• _Data for processing_:

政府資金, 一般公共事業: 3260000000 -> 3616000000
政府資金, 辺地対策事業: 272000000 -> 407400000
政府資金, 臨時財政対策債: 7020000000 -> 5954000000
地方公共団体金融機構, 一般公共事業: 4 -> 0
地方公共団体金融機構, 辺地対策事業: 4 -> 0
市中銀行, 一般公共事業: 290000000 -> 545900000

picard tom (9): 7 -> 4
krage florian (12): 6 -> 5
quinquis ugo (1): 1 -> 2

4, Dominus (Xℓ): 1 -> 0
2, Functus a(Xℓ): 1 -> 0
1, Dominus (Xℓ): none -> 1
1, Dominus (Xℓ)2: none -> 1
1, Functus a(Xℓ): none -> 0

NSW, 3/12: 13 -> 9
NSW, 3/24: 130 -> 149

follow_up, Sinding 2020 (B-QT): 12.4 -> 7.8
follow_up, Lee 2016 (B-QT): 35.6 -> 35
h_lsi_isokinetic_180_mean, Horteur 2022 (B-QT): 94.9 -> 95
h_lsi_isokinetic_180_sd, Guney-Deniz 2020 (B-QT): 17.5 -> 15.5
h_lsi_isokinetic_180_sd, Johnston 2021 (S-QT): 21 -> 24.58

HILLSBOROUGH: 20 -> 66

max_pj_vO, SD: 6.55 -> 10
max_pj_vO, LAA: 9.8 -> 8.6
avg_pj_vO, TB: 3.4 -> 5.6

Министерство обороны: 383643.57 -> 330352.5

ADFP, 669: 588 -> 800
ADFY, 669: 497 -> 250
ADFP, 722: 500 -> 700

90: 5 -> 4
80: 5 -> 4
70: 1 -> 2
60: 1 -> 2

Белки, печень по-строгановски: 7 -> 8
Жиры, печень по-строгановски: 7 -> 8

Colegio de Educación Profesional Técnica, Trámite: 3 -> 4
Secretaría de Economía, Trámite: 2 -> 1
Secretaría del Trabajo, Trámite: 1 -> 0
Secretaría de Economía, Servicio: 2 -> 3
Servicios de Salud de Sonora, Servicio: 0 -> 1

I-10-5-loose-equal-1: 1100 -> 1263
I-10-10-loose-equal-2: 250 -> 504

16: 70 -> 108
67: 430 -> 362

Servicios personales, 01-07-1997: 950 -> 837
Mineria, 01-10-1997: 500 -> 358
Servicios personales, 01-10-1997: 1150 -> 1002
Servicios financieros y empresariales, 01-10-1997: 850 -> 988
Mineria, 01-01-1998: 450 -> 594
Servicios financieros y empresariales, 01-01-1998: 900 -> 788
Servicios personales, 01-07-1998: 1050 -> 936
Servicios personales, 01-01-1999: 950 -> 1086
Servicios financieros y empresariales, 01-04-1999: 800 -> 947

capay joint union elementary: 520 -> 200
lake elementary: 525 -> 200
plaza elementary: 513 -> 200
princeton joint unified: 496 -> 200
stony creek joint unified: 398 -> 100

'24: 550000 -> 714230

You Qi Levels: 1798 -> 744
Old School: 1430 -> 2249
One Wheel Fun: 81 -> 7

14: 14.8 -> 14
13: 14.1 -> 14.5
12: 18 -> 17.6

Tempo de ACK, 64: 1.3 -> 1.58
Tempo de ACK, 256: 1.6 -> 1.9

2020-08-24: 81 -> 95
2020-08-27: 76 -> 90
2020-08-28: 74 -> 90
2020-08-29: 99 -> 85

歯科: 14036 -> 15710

• _Assigned task_: Transcribe all of the data above, keeping each line exactly as it stands.

• _Response below_:
政府資金, 一般公共事業: 3260000000 -> 3616000000
政府資金, 辺地対策事業: 272000000 -> 407400000
政府資金, 臨時財政対策債: 7020000000 -> 5954000000
地方公共団体金融機構, 一般公共事業: 4 -> 0
地方公共団体金融機構, 辺地対策事業: 4 -> 0
市中銀行, 一般公共事業: 290000000 -> 545900000

picard tom (9): 7 -> 4
krage florian (12): 6 -> 5
quinquis ugo (1): 1 -> 2

4, Dominus (Xℓ): 1 -> 0
2, Functus a(Xℓ): 1 -> 0
1, Dominus (Xℓ): none -> 1
1, Dominus (Xℓ)2: none -> 1
1, Functus a(Xℓ): none -> 0

NSW, 3/12: 13 -> 9
NSW, 3/24: 130 -> 149

follow_up, Sinding 2020 (B-QT): 12.4 -> 7.8
follow_up, Lee 2016 (B-QT): 35.6 -> 35
h_lsi_isokinetic_180_mean, Horteur 2022 (B-QT): 94.9 -> 95
h_lsi_isokinetic_180_sd, Guney-Deniz 2020 (B-QT): 17.5 -> 15.5
h_lsi_isokinetic_180_sd, Johnston 2021 (S-QT): 21 -> 24.58

HILLSBOROUGH: 20 -> 66

max_pj_vO, SD: 6.55 -> 10
max_pj_vO, LAA: 9.8 -> 8.6
avg_pj_vO, TB: 3.4 -> 5.6

Министерство обороны: 383643.57 -> 330352.5

ADFP, 669: 588 -> 800
ADFY, 669: 497 -> 250
ADFP, 722: 500 -> 700

90: 5 -> 4
80: 5 -> 4
70: 1 -> 2
60: 1 -> 2

Белки, печень по-строгановски: 7 -> 8
Жиры, печень по-строгановски: 7 -> 8

Colegio de Educación Profesional Técnica, Trámite: 3 -> 4
Secretaría de Economía, Trámite: 2 -> 1
Secretaría del Trabajo, Trámite: 1 -> 0
Secretaría de Economía, Servicio: 2 -> 3
Servicios de Salud de Sonora, Servicio: 0 -> 1

I-10-5-loose-equal-1: 1100 -> 1263
I-10-10-loose-equal-2: 250 -> 504

16: 70 -> 108
67: 430 -> 362

Servicios personales, 01-07-1997: 950 -> 837
Mineria, 01-10-1997: 500 -> 358
Servicios personales, 01-10-1997: 1150 -> 1002
Servicios financieros y empresariales, 01-10-1997: 850 -> 988
Mineria, 01-01-1998: 450 -> 594
Servicios financieros y empresariales, 01-01-1998: 900 -> 788
Servicios personales, 01-07-1998: 1050 -> 936
Servicios personales, 01-01-1999: 950 -> 1086
Servicios financieros y empresariales, 01-04-1999: 800 -> 947

capay joint union elementary: 520 -> 200
lake elementary: 525 -> 200
plaza elementary: 513 -> 200
princeton joint unified: 496 -> 200
stony creek joint unified: 398 -> 100

'24: 550000 -> 714230

You Qi Levels: 1798 -> 744
Old School: 1430 -> 2249
One Wheel Fun: 81 -> 7

14: 14.8 -> 14
13: 14.1 -> 14.5
12: 18 -> 17.6

Tempo de ACK, 64: 1.3 -> 1.58
Tempo de ACK, 256: 1.6 -> 1.9

2020-08-24: 81 -> 95
2020-08-27: 76 -> 90
2020-08-28: 74 -> 90
2020-08-29: 99 -> 85

歯科: 14036 -> 15710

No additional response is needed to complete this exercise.